How meaningful is knowledge if we never act on it, until seeing it up close for our senses to emotionally tear at us? How valid are emotions if despite our prior knowledge and reason, they compel us to change all our reasoned judgments on a whim? On one hand, reason and knowledge seem useless and weak. They delude us into telling ourselves we can inform ourselves of sole theory to solidify our judgments. On the other hand, emotions seem crass and desperate, screeching to bloody our ears and minds into senseless submission. And I am left in the realization that each faculty is fragile and delusional. “No,” but one might say, “it is the bondage of the two that make us human, something stronger.” But what can come of two fragile, delusional partners? Surely not any duo to which anyone would commission an important task. If we are their bondage, then we are an inconsistent and volatile partnership, which tells itself to travel steadily on the self-righteous path of reason, and yet constantly veers to chase the closest mirage.
I felt overwhelmed by the reflections. I had a drink and lay down. I checked my social media. Some of my friends were at a local protest for racial equality. Around the world, others protested for sexual equality. “At least now I can be as woke as they are,” I mused to myself. And true, I saw reflections of the recent roots of racial oppression, and the history of male dominance. But the problem was: I saw similar phenomena for all other groups, too. Whatever quality you could imagine, by which to divide the population—age, income, race, sex, and so on—I saw hardships for each group in its division. Even within traditionally privileged populations like whites, I saw reflections of sub-groups that lived well, and others that were historically poor. I was too woke. Everyone seemed to have it tough. Surely, this was not an excuse to start chanting “all lives matter,” was it? I felt like protesting for every possible group I could think of, for its own inflicted plagues. And then after the reflections seemed too many to remember, I forgot the groups, and they faded into a blur. And I felt pity, and love, and awe for all of humanity.
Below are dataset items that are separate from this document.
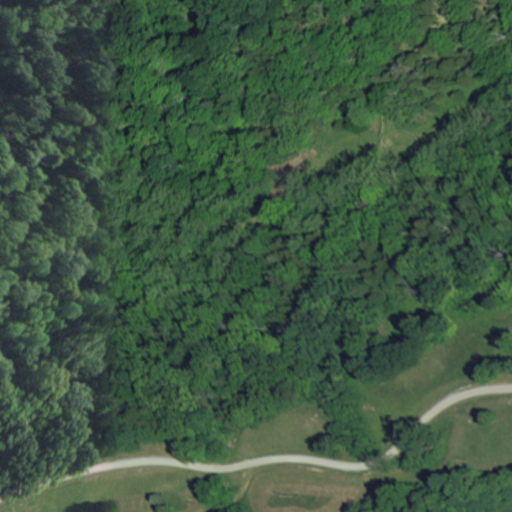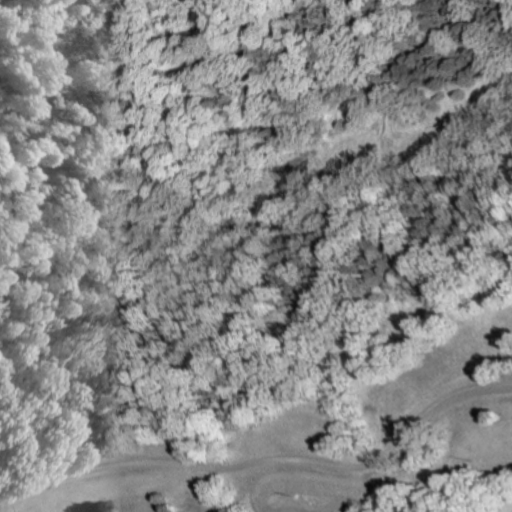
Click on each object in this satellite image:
road: (176, 363)
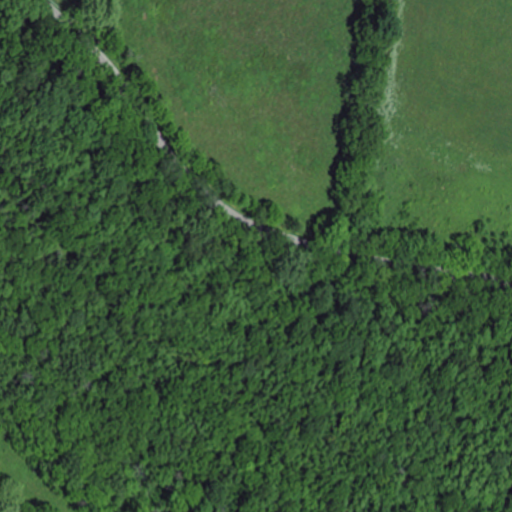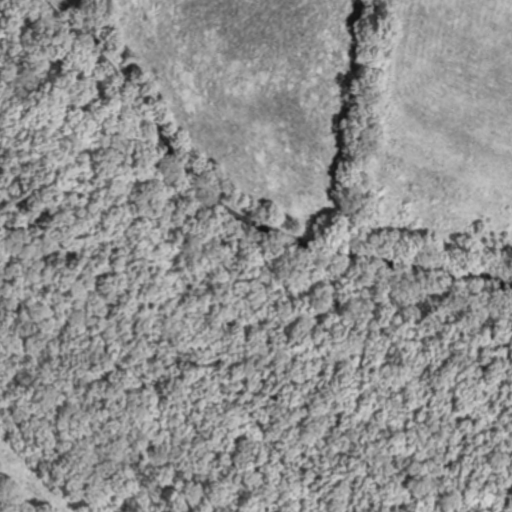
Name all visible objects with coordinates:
road: (234, 214)
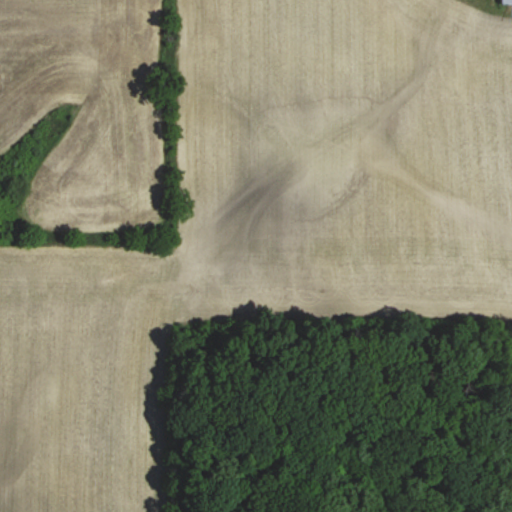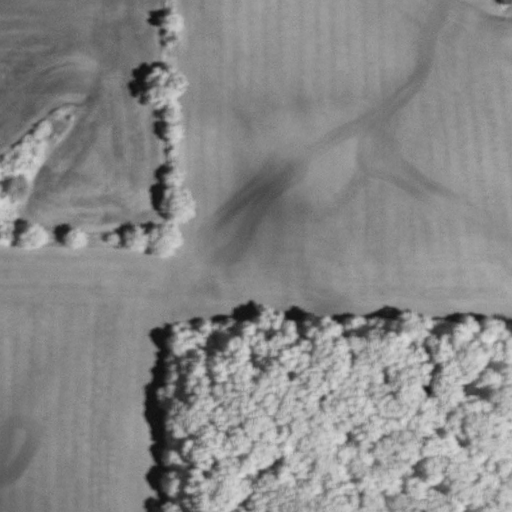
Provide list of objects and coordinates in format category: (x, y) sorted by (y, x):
building: (506, 1)
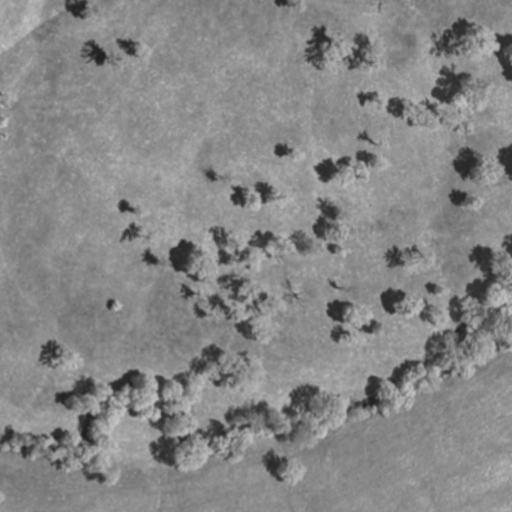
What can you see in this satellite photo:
road: (496, 503)
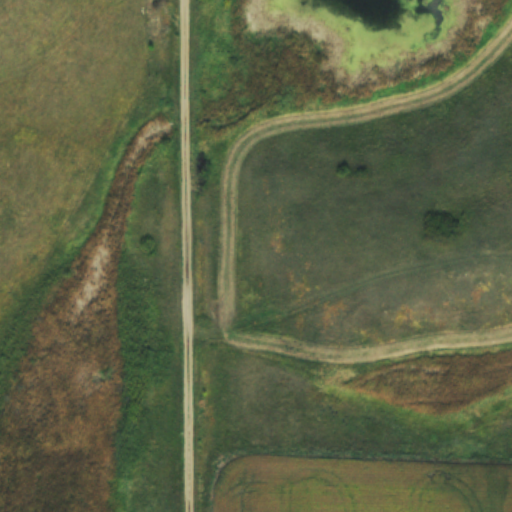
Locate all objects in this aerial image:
river: (335, 19)
road: (116, 40)
road: (185, 256)
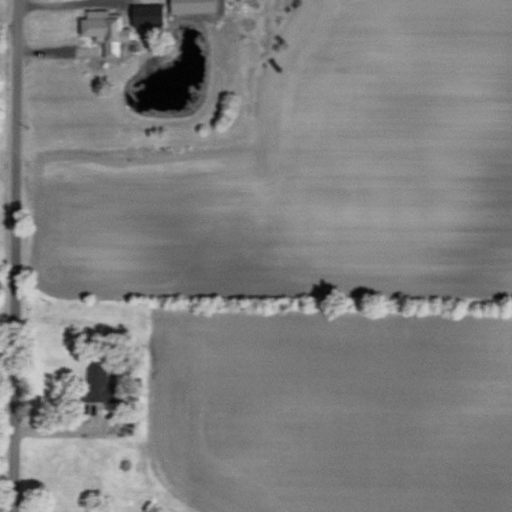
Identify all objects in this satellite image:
road: (48, 3)
road: (9, 256)
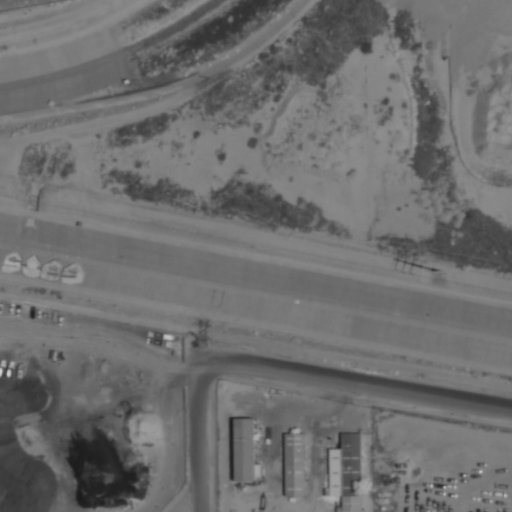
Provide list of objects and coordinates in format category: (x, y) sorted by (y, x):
road: (164, 89)
power tower: (442, 272)
road: (356, 374)
road: (201, 429)
building: (244, 449)
building: (246, 450)
building: (294, 464)
building: (296, 464)
building: (347, 471)
building: (348, 472)
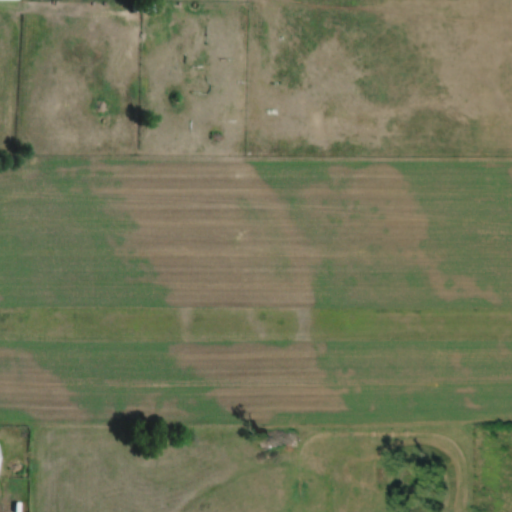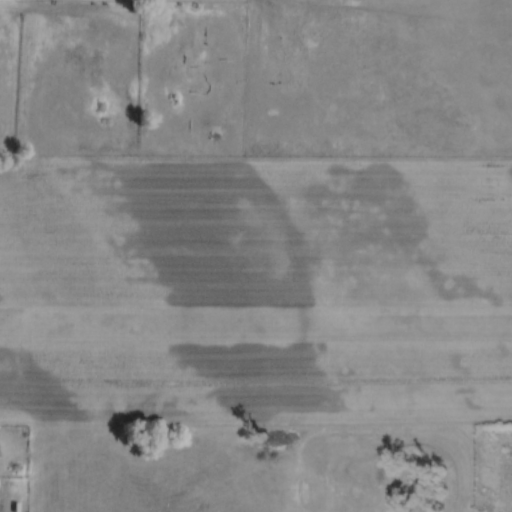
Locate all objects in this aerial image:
building: (142, 7)
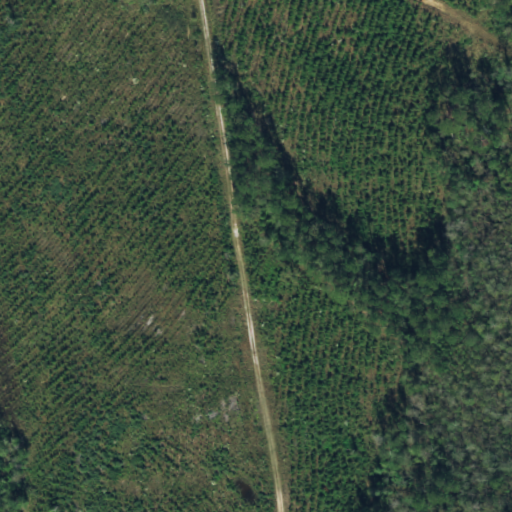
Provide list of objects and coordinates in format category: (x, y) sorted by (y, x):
road: (463, 40)
road: (243, 256)
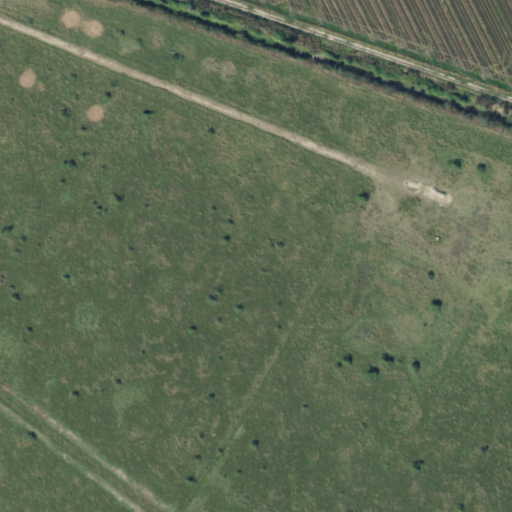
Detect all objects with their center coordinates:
road: (390, 86)
road: (188, 96)
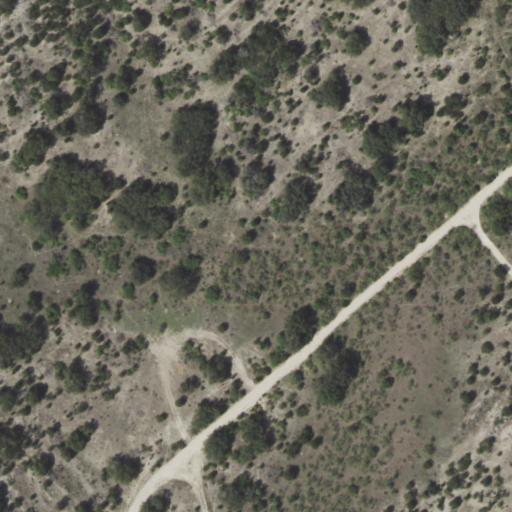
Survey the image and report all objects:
road: (339, 347)
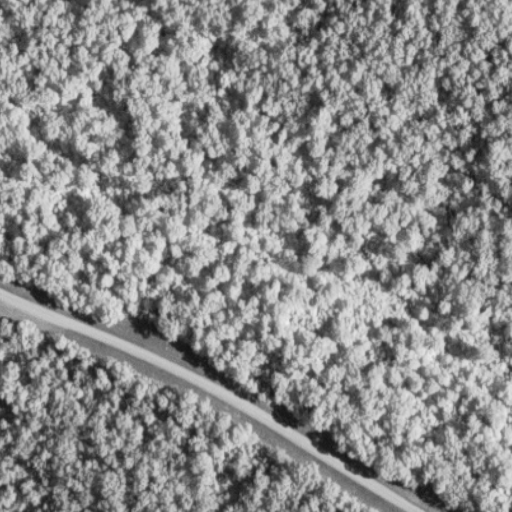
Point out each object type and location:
parking lot: (21, 321)
road: (217, 387)
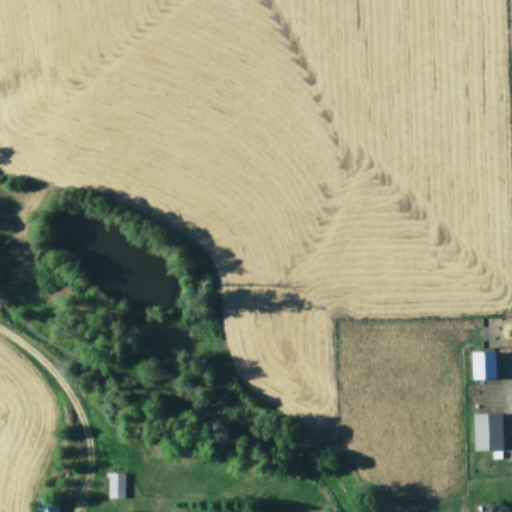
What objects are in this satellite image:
crop: (255, 255)
building: (480, 364)
building: (484, 431)
building: (43, 505)
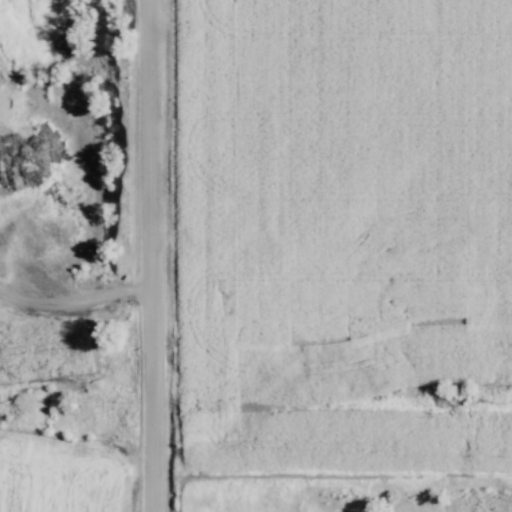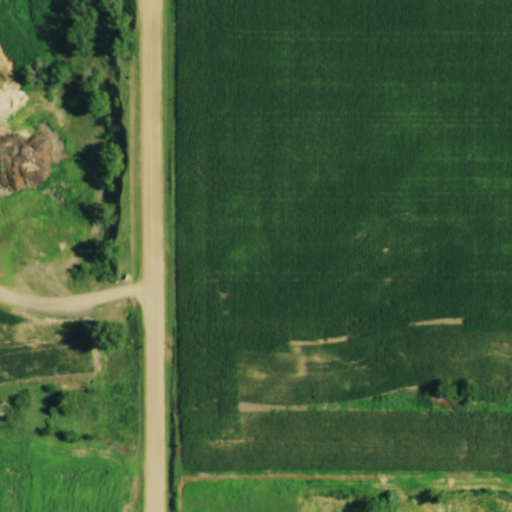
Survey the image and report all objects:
road: (152, 255)
road: (76, 308)
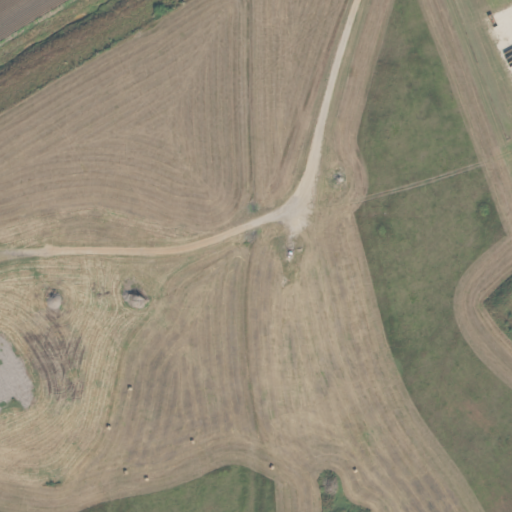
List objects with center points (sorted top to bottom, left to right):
road: (308, 171)
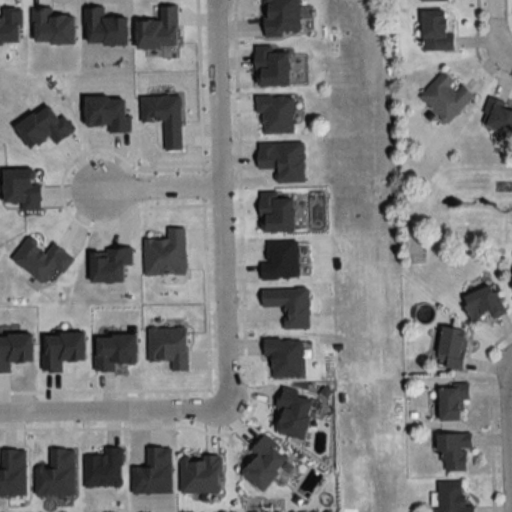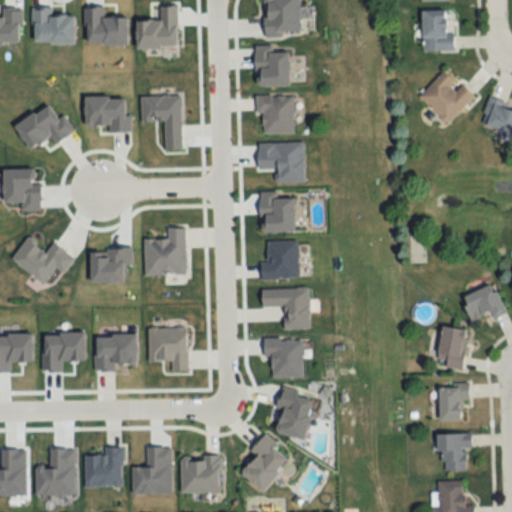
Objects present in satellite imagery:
building: (281, 17)
road: (496, 29)
building: (436, 31)
road: (511, 55)
building: (445, 96)
building: (276, 113)
building: (497, 115)
road: (155, 187)
road: (221, 204)
building: (166, 254)
building: (484, 303)
building: (289, 305)
building: (168, 346)
building: (452, 347)
building: (451, 400)
road: (115, 410)
road: (508, 441)
building: (454, 451)
building: (264, 463)
building: (104, 468)
building: (451, 498)
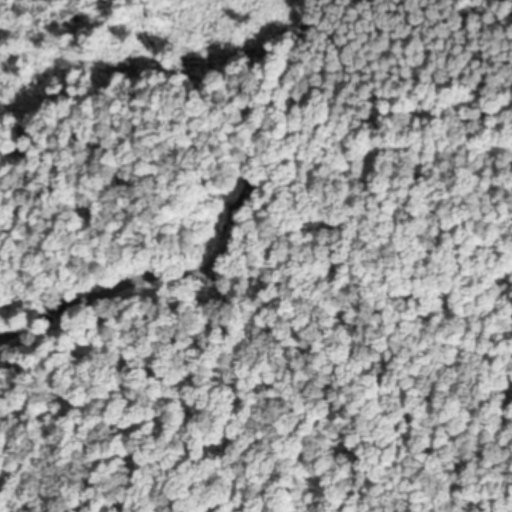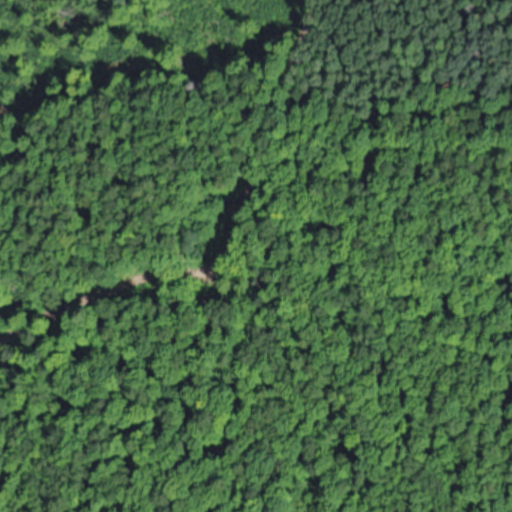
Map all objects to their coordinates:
road: (227, 237)
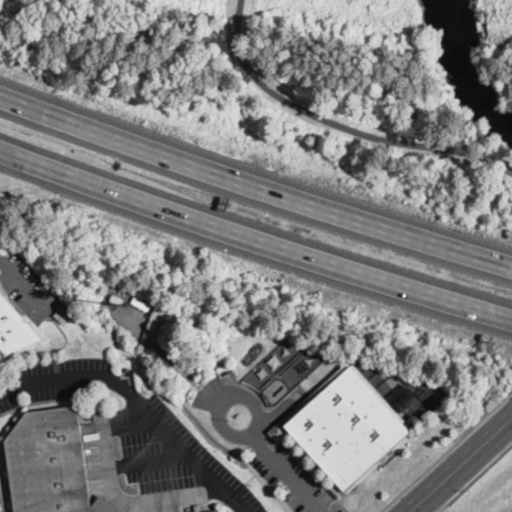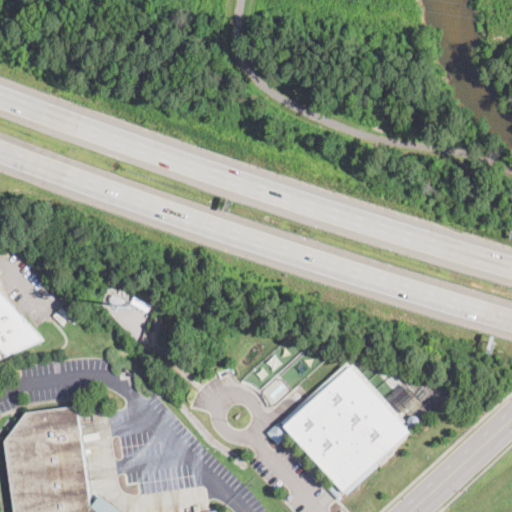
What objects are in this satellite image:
park: (489, 49)
park: (306, 65)
road: (336, 128)
road: (255, 180)
road: (253, 239)
road: (24, 283)
building: (117, 298)
building: (142, 301)
building: (14, 327)
building: (14, 329)
road: (138, 404)
building: (413, 419)
building: (345, 425)
building: (347, 425)
building: (279, 432)
road: (444, 451)
road: (146, 461)
building: (51, 463)
road: (281, 463)
building: (51, 464)
road: (462, 467)
road: (474, 477)
road: (113, 490)
building: (334, 490)
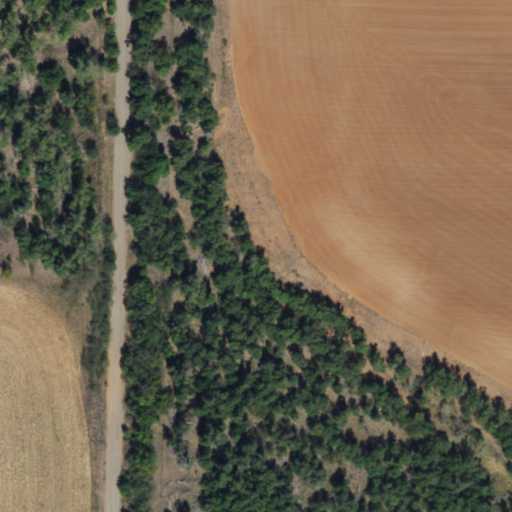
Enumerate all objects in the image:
road: (119, 256)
The ability to see oneself from a third-person perspective is both enlightening and frightening. I’m not sure it ever taught me anything I didn’t already know or suspect. But it manipulated my emotions, in a way, to make me feel differently about these things. A man can know what a rose looks like. He can read about its qualities of being waxy in texture and delicate in construction, and relate these senses to waxy and delicate objects he has already experienced. And the thought may bring him no feelings. But having placed a live rose in his hands, he may feel curiosity and contentment. It is somewhat pathetic to have our senses lead us in this way. But it at least feels enlightening to have our senses experience for the first time what our thoughts have known. Their conjunction exists in the world of mirrors.